The film explores fifteen case studies of servicemen and women who saw action in Basra.  But it is us, not them who were sleeping through the war. It is us, the audience, whose apathy in the run-up to the war did nothing to prevent the destruction of hundreds of thousands of innocent civilian Iraqi lives. Who can forget the feeling of utter helplessness watching the televised bombing of Basra and Baghdad in the sickening and eerie green-glow of the night cameras?

Another of Richard Jobsons’s current film ventures is the sequel to Quadraphenia, which I can’t wait to see. The original  made thirty years ago around the time that he and I were going out together as friends.

It is clear that his ambition, confidence and fearlessness is undiminished, and that his agile mind switches from religion, to poetry, to film, to art with ease. What I didn’t know, was that his upbringing was both Catholic and Communist, or just how much that had influenced his versatile and charismatic skill-set.

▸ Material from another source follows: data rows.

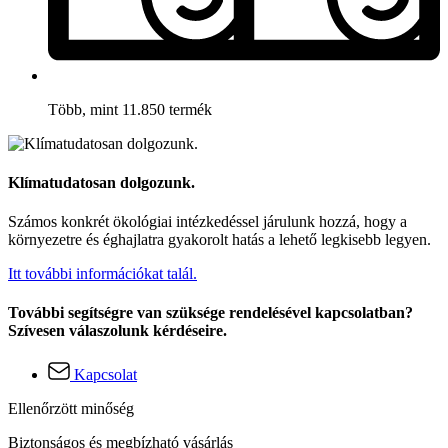
Több, mint 11.850 termék
Klímatudatosan dolgozunk.
Számos konkrét ökológiai intézkedéssel járulunk hozzá, hogy a
környezetre és éghajlatra gyakorolt hatás a lehető legkisebb legyen.
Itt további információkat talál.
További segítségre van szüksége rendelésével kapcsolatban?
Szívesen válaszolunk kérdéseire.
Kapcsolat
Ellenőrzött minőség
Biztonságos és megbízható vásárlás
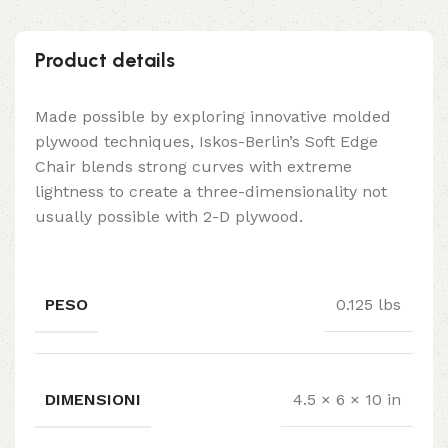
Product details
Made possible by exploring innovative molded
plywood techniques, Iskos-Berlin’s Soft Edge
Chair blends strong curves with extreme
lightness to create a three-dimensionality not
usually possible with 2-D plywood.
PESO
0.125 lbs
DIMENSIONI
4.5 × 6 × 10 in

Jobson's childhood certainly gave him a love of cinema and film. And, he talked candidly about his hopes for kids from drug-ridden towns and cities in Scotland where all three generations of the same family; grandparents, parents and children are addicts.  He believes that teenagers need to learn "commitment" if they are to fully take hold of artistic and other aspirations for themselves.

A Mighty Big If is a night to remember. I caught up with other film-loving friends like “cheeky” Sara Neighbour, the set decorator on Bend in Like Beckham, who I hadn't seen in twenty years. We sat together in the chapel and later laughed and chatted in the courtyard garden under the plane trees and in the crimson-lit bar room in the strangely beautiful House of St Barnabas, the home of the fictional Dr Mannette in Dickens A Tale of Two Cities, who bestowed his name on the street, formerly known as Rose Street, a meeting place for real-life radicals and leaders since 1870.